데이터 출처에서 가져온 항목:
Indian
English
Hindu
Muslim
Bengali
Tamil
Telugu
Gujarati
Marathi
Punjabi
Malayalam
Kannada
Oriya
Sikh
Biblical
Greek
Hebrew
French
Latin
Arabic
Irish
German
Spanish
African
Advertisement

* 풀 문제 *
위 항목의 모든 줄을 순서대로 한 글자도 바꾸지 말고 그대로 옮겨 쓰세요.

* 연습 결과 *
Indian
English
Hindu
Muslim
Bengali
Tamil
Telugu
Gujarati
Marathi
Punjabi
Malayalam
Kannada
Oriya
Sikh
Biblical
Greek
Hebrew
French
Latin
Arabic
Irish
German
Spanish
African
Advertisement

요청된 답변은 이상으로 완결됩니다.